LANGFITT: A number of reasons, and they're all pretty logical. One thing is just uncertainty. You have these big government debt problems, let's say, over in Europe. Well, businesses here, they look around the global economy, they think about demand, they're not sure, you know, what the future is. Should they be hiring more people, unless they're clear there's going to be more demand, sustainable demand, for their products?

Another thing: health care. We have this new health care reform law. People don't know, businesses don't know what it's going to cost them. So as they go forward, they want to just be sure that there's really going to be demand before they make a full-time commitment to more staff.

KELLY: Let me step back and ask you for a minute, Frank, about the politics of this. Midterm elections, of course, coming up in November - what is the focus of politicians trying to work on this problem?

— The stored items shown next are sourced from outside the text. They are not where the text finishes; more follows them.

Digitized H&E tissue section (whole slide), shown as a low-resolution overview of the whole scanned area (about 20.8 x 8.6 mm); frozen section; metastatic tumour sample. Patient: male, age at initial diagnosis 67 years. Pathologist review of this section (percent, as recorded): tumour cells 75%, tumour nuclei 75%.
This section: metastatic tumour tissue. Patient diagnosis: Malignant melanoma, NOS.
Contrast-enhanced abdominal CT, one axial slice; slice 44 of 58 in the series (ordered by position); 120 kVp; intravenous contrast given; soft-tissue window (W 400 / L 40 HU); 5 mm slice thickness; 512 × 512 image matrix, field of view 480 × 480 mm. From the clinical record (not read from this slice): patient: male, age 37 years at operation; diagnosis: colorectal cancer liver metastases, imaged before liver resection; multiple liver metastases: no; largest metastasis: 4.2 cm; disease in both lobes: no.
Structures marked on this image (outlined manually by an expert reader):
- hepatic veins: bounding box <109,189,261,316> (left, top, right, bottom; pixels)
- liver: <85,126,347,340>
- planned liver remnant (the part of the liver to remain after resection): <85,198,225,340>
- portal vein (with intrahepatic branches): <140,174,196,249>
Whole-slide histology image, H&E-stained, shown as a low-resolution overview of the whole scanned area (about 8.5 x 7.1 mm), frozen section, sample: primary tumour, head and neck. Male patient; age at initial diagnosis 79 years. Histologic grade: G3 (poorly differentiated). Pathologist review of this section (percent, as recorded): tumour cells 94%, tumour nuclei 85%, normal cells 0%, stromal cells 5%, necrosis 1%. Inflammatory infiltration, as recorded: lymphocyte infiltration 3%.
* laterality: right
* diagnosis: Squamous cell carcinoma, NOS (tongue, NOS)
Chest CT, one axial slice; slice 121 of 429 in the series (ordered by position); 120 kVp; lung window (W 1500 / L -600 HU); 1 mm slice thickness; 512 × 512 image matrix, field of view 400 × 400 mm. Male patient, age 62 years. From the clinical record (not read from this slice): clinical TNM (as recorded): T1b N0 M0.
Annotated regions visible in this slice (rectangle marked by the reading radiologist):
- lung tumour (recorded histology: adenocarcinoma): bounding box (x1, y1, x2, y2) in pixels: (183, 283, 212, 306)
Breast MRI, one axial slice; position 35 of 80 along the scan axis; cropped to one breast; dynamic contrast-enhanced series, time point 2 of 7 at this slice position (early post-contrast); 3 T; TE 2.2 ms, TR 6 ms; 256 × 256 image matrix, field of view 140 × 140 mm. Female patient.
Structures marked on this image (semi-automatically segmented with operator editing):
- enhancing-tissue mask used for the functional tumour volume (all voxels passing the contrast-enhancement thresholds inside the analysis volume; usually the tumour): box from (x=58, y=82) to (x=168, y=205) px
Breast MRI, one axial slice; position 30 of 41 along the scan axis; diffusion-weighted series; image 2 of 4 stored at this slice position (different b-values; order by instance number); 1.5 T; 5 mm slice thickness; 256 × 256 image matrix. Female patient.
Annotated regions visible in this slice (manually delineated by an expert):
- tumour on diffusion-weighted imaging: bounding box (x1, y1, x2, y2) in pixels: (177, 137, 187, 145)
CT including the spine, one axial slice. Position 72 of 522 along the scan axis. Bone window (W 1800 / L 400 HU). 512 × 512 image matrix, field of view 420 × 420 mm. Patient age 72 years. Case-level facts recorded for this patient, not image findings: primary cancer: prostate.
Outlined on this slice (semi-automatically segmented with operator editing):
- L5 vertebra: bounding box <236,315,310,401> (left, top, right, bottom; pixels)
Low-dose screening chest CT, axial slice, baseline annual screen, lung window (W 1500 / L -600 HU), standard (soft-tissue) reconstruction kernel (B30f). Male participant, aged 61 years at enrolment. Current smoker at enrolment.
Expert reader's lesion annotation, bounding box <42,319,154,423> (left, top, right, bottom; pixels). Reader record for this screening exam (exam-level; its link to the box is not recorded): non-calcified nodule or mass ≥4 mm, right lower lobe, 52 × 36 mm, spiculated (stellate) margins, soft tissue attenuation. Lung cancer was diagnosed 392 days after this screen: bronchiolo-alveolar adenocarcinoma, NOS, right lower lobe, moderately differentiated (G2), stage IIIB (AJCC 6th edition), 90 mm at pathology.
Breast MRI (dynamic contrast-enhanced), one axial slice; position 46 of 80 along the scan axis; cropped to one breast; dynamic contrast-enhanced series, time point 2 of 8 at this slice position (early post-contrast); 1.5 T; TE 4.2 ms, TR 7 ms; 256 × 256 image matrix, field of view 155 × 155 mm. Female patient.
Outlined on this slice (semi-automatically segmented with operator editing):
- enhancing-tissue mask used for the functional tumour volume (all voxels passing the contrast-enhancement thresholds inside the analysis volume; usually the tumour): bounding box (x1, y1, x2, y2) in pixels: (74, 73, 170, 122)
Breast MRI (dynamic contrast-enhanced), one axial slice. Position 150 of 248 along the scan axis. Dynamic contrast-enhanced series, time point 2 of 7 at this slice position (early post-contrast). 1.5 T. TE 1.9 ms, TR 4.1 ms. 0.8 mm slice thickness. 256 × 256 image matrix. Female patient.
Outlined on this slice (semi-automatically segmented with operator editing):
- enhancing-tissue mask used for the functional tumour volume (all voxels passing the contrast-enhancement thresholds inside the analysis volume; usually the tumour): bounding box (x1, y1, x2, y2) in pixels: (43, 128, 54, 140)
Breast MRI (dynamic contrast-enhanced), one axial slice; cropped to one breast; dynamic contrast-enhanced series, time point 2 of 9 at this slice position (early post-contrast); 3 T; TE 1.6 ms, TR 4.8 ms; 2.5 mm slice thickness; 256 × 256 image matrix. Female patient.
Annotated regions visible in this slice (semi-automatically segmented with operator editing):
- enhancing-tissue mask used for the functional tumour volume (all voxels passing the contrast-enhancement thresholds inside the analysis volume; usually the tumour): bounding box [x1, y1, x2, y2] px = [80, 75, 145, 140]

LANGFITT: Well, they're very concerned about it. One of the things that President Obama mentioned this morning was putting more of the stimulus money that's already been approved to create more jobs. He wants to extend unemployment benefits because so many people have been out of work for so long. And he wants more stimulus spending. But getting that through Congress is pretty tough.

Congress, for the most part, hasn't been going for this. People are concerned about the federal debt going forward, and people complain they don't want to see the government trying to continue to spend its way out of this problem. Now, right now, even with the unemployment rate at 9.5 percent, people feel that they don't want to see that debt go up any higher.

There's a Gallup poll last month that was really interesting. Nearly four in five people said the federal debt was either extremely or a very serious problem. And the only other issue that got that kind of response was terrorism.

KELLY: Hmm. Let me get back to the unemployment rate, which actually fell in June. How does that work, if the unemployment rate falls, if we actually lost jobs?

LANGFITT: Well, usually you know, you look at the unemployment rate, you see it go down - it's a number that ordinary people focus on a lot - it would look like good news. It actually probably isn't. The reason it went down is over 600,000 people stopped looking for work, so they're not counted.

Now, some of those may have been the kind of census workers we've been talking about, people who get laid off from those jobs. They're not all that engaged in the labor force to begin with. They're not sort of always looking for work. But others - those people no doubt are discouraged. There's intense competition for the very few jobs that are being created out there, and some of these folks have just given up searching. And that's kind of, in a lot of ways, where we are right now.

KELLY: Okay. NPR's Frank Langfitt, thanks so much.

LANGFITT: You're very welcome, Mary Louise.